● **Work to complete**
Count the lines in the records below that contain the string "cuore". Reply with only the number.

● **Supplied data**

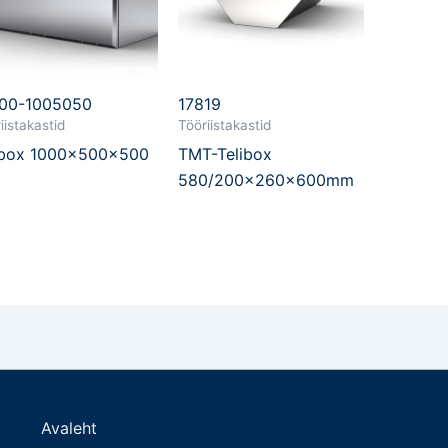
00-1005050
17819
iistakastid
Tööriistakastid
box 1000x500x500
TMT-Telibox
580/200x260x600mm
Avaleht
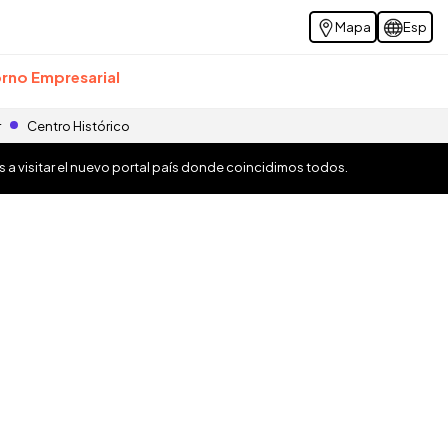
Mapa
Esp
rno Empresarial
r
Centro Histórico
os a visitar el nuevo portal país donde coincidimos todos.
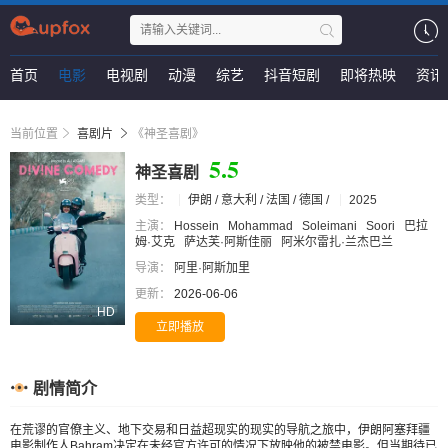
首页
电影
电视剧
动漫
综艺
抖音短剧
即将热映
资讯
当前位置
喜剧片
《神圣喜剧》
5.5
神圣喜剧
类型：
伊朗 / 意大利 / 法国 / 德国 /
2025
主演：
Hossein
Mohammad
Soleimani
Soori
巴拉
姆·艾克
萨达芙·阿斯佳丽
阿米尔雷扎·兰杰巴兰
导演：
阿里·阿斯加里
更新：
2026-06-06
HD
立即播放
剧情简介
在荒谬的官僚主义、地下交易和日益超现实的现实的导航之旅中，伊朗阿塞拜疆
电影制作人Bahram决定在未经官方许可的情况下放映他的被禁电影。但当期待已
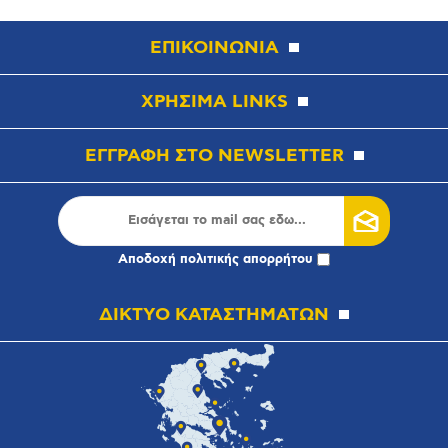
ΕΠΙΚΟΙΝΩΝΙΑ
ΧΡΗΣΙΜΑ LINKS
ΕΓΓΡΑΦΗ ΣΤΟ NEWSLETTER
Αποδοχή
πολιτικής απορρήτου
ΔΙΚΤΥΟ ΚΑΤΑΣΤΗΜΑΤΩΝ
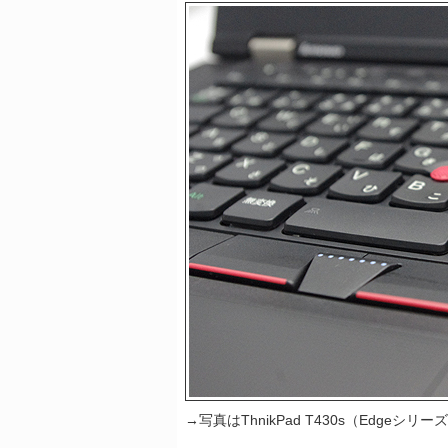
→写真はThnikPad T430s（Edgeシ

--

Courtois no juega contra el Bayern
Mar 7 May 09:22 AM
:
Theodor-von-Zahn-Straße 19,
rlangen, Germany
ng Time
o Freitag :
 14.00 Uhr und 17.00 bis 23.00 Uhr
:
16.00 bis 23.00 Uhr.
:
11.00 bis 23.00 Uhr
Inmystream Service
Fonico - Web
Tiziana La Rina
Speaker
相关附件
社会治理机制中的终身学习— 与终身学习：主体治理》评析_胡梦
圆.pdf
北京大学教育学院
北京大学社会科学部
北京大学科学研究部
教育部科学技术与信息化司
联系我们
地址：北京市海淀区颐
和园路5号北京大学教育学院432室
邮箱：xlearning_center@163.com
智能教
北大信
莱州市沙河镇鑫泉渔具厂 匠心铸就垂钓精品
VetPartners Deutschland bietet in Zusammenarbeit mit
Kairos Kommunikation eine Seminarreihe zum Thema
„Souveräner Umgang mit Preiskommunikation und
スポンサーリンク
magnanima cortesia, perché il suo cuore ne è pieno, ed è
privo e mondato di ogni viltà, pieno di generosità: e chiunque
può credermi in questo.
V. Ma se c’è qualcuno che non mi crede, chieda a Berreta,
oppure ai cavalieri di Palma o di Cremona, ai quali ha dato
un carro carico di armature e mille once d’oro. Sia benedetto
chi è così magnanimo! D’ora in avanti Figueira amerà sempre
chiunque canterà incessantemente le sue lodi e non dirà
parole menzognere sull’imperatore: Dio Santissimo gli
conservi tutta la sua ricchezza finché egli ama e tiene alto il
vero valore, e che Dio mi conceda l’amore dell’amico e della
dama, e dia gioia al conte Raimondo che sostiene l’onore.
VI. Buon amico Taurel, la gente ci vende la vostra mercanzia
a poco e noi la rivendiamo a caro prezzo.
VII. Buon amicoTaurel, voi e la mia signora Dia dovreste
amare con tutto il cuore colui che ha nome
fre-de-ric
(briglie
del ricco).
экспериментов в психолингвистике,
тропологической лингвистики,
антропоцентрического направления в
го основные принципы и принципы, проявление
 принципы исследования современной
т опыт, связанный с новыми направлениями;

● **Worked solution**
2